Above: Dollar index shown at daily intervals.

"The USD is trading lower towards the end of the London morning, but the currency bounced abruptly off its lows after Bloomberg reported that Chinese officials "doubted" that a long-term US/China trade deal would be possible. This has been enough to wreak havoc on "long-risk/long-EM" trades which had been initiated over the past few weeks on positive "Phase 1" news," says Stephen Gallo, European head of FX strategy at BMO Capital Markets. "The key question therefore is "will today's Chinese headlines be enough to shift things decisively in the opposite direction for the USD?" We're not yet convinced of that, because the other big factor in the global picture right now is the prospect of a Brexit resolution (i.e. another sort of "Phase 1" event)."

Chinese officials are said to be unwilling to entertain the structural reforms the U.S. is seeking in pursuit of a 'phase two' accord, which is necessary to end the trade war between the world's two largest economies that has wrought havoc on commodity currencies since early 2018, unless the White House drops the tariffs on the nation's exports to the U.S. They are said to doubt that it would be possible to reach such an agreement. 

An uneasy truce between the U.S. and China has lifted the Aussie and other risk sensitive currencies since an October 11 agreement averted an increase in U.S. tariffs that was planned for mid-month. But President Donald Trump already announced in August and September that new levies will hit all of China's remaining exports to the U.S. from December 15 and those tariffs are still due to go on if further progress in the negotiations is not made. 

"The Brexit Party has reportedly opted to run in just 20-30 seats nationwide, rather than hundreds of seats as some had previously speculated. On the face of it, that's good for the Conservatives, as it means there is less chance of the Brexit Party splitting the Leave vote across the UK. The Brexit Party remains as potent as ever, and may only need 10 seats in the House of Commons to be able to hold the balance of power. A future Conservative prime minister may well have to rely on those votes to pass Brexit legislation – and Brexit Party MPs will be intransigent. The Brexit Party will announce its intentions on Friday," says Matthew Cowley, a macro salesperson at UBS.  

Above: Pound-to-Canadian-Dollar rate shown at weekly intervals alongside GBP/USD rate (orange line, left axis).

For the time being, the global market tide is showing signs of turning against the U.S. Dollar and the Canadian Dollar appears to have dodged a proverbial bullet at least as far as its U.S. rival is concerned. Pound Sterling, on the other hand, is a different story because the British currency was boosted on Thursday by improving odds among the bookmakers in favour of a Conservative Party victory in the December 12 general election.  

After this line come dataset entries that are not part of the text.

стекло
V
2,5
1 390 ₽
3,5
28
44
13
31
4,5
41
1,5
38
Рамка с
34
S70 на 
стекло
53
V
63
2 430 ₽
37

That's boosted the Pound because it also improves the odds of the UK both avoiding a 'no deal' Brexit but also moving further along the path toward an agreed future relationship with the EU. For all its flaws, Prime Minister Boris Johnson's exit agreement is seen decisively ending the threat of a 'no deal' Brexit while providing some kind of certainty to businesses about the UK's trade arrangements for at least a couple of years. However, some have pointed out there's a flip side to Thursday's developments.

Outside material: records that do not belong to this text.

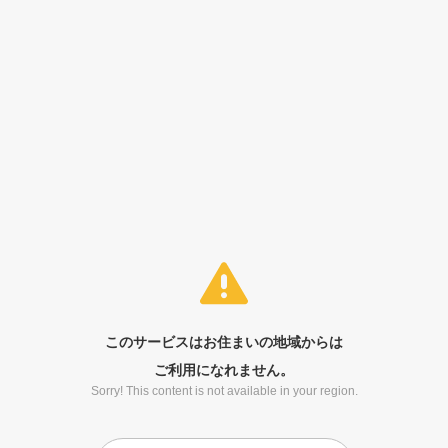
このサービスはお住まいの地域からは
ご利用になれません。
Sorry! This content is not available in your region.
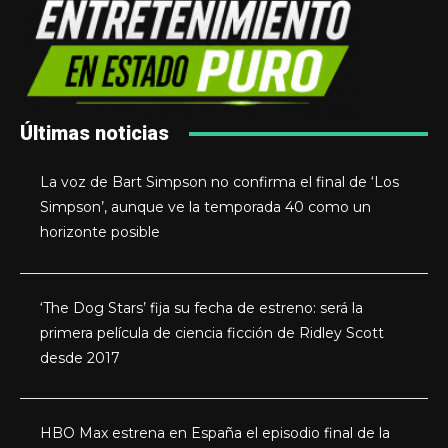
Últimas noticias
La voz de Bart Simpson no confirma el final de ‘Los
Simpson’, aunque ve la temporada 40 como un
horizonte posible
‘The Dog Stars’ fija su fecha de estreno: será la
primera película de ciencia ficción de Ridley Scott
desde 2017
HBO Max estrena en España el episodio final de la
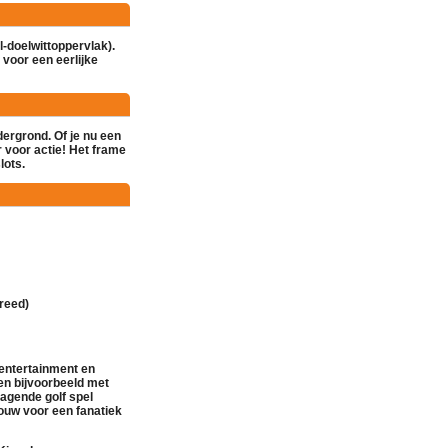
l-doelwittoppervlak).
 voor een eerlijke
ergrond. Of je nu een
ar voor actie! Het frame
lots.
reed)
entertainment en
en bijvoorbeeld met
tdagende
golf spel
touw voor een fanatiek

"The GBP has found good bids on weakness to the low 1.67 area over the past couple of sessions as markets fade the GBP slide. We spot key support at 1.6690, the Sep high, and would anticipate additional, corrective GBP weakness below here," says Juan Maneul Herrera, a strategist at Scotiabank, referring to the Pound-to-Canadian-Dollar rate in a recent note to clients. "Longer run charts are turning more supportive and daily and weekly trend strength signals are still GBP-supportive. We expect renewed GBP weakness to the 1.66 range in the next few weeks to continue to draw out GBP buyers."